BEGIN

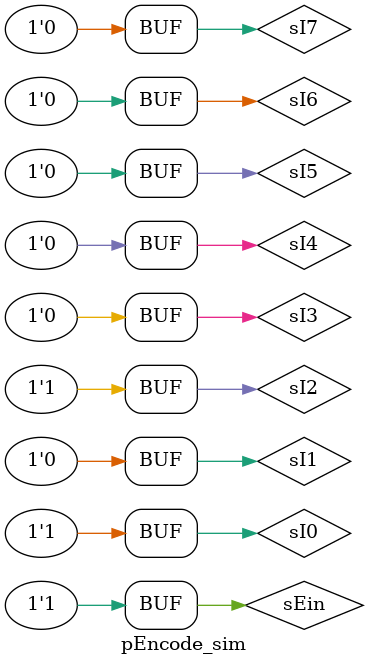
<source format=sv>
`timescale 1ns / 1ps


module pEncode_sim();
    logic sI0,sI1,sI2,sI3;
    logic sI4,sI5,sI6,sI7,sEin;
    logic sEout,sGS;
    logic[2:0] sBout;
    
    pEncoder UUT(
    .I0(sI0), .I1(sI1),.I2(sI2),.I3(sI3),.I4(sI4),
    .I5(sI5),.I6(sI6),.I7(sI7),.Ein(sEin),.Eout(sEout),.GS(sGS),
    .Bout(sBout)
    );
    
    initial begin
    sI1=1'b0; sI2=1'b0; sI3=1'b0;
    sI4=1'b0; sI5=1'b0; sI6=1'b0;
    sI7=1'b0; sI0=1'b0;
    #10;
    sEin = 1'b0;
    #10;
    sEin =1'b1;
    sI3=1'b1;
    sI2=1'b1;
    #10;
    sI7=1'b1;
    #10;
    sI1=1'b1; sI2=1'b1; sI3=1'b1;
    sI4=1'b1; sI5=1'b1; sI6=1'b1;
    sI7=1'b1; sI0=1;
    #10;
    sI1=1'b0; sI2=1'b0; sI3=1'b0;
    sI4=1'b0; sI5=1'b0; sI6=1'b0;
    sI7=1'b0;
    #10;
    sI1=1'b0; sI2=1'b0; sI3=1'b0;
    sI4=1'b0; sI5=1'b0; sI6=1'b0;
    sI7=1'b0; sI0=0;
    #10;
    sI1=1'b1; sI2=1'b0; sI3=1'b1;
    sI4=1'b1; sI5=1'b1; sI6=1'b0;
    sI7=1'b0; sI0=0;
    #10;
    sI1=1'b1; sI2=1'b0; sI3=1'b0;
    sI4=1'b0; sI5=1'b0; sI6=1'b0;
    sI7=1'b0; sI0=1;
    #10;
    sI1=1'b1; sI2=1'b0; sI3=1'b0;
    sI4=1'b1; sI5=1'b0; sI6=1'b0;
    sI7=1'b1; sI0=0;
    sEin=0;
    #10;
    sI1=1'b0; sI2=1'b1; sI3=1'b0;
    sI4=1'b0; sI5=1'b0; sI6=1'b0;
    sI7=1'b0; sI0=1;
    sEin=1;
    
    end
    

endmodule

</source>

END

Assignment ->
Each record must be returned exactly as it stands, and the images omitted.

Worked solution ->
<source format=sv>
`timescale 1ns / 1ps


module pEncode_sim();
    logic sI0,sI1,sI2,sI3;
    logic sI4,sI5,sI6,sI7,sEin;
    logic sEout,sGS;
    logic[2:0] sBout;
    
    pEncoder UUT(
    .I0(sI0), .I1(sI1),.I2(sI2),.I3(sI3),.I4(sI4),
    .I5(sI5),.I6(sI6),.I7(sI7),.Ein(sEin),.Eout(sEout),.GS(sGS),
    .Bout(sBout)
    );
    
    initial begin
    sI1=1'b0; sI2=1'b0; sI3=1'b0;
    sI4=1'b0; sI5=1'b0; sI6=1'b0;
    sI7=1'b0; sI0=1'b0;
    #10;
    sEin = 1'b0;
    #10;
    sEin =1'b1;
    sI3=1'b1;
    sI2=1'b1;
    #10;
    sI7=1'b1;
    #10;
    sI1=1'b1; sI2=1'b1; sI3=1'b1;
    sI4=1'b1; sI5=1'b1; sI6=1'b1;
    sI7=1'b1; sI0=1;
    #10;
    sI1=1'b0; sI2=1'b0; sI3=1'b0;
    sI4=1'b0; sI5=1'b0; sI6=1'b0;
    sI7=1'b0;
    #10;
    sI1=1'b0; sI2=1'b0; sI3=1'b0;
    sI4=1'b0; sI5=1'b0; sI6=1'b0;
    sI7=1'b0; sI0=0;
    #10;
    sI1=1'b1; sI2=1'b0; sI3=1'b1;
    sI4=1'b1; sI5=1'b1; sI6=1'b0;
    sI7=1'b0; sI0=0;
    #10;
    sI1=1'b1; sI2=1'b0; sI3=1'b0;
    sI4=1'b0; sI5=1'b0; sI6=1'b0;
    sI7=1'b0; sI0=1;
    #10;
    sI1=1'b1; sI2=1'b0; sI3=1'b0;
    sI4=1'b1; sI5=1'b0; sI6=1'b0;
    sI7=1'b1; sI0=0;
    sEin=0;
    #10;
    sI1=1'b0; sI2=1'b1; sI3=1'b0;
    sI4=1'b0; sI5=1'b0; sI6=1'b0;
    sI7=1'b0; sI0=1;
    sEin=1;
    
    end
    

endmodule

</source>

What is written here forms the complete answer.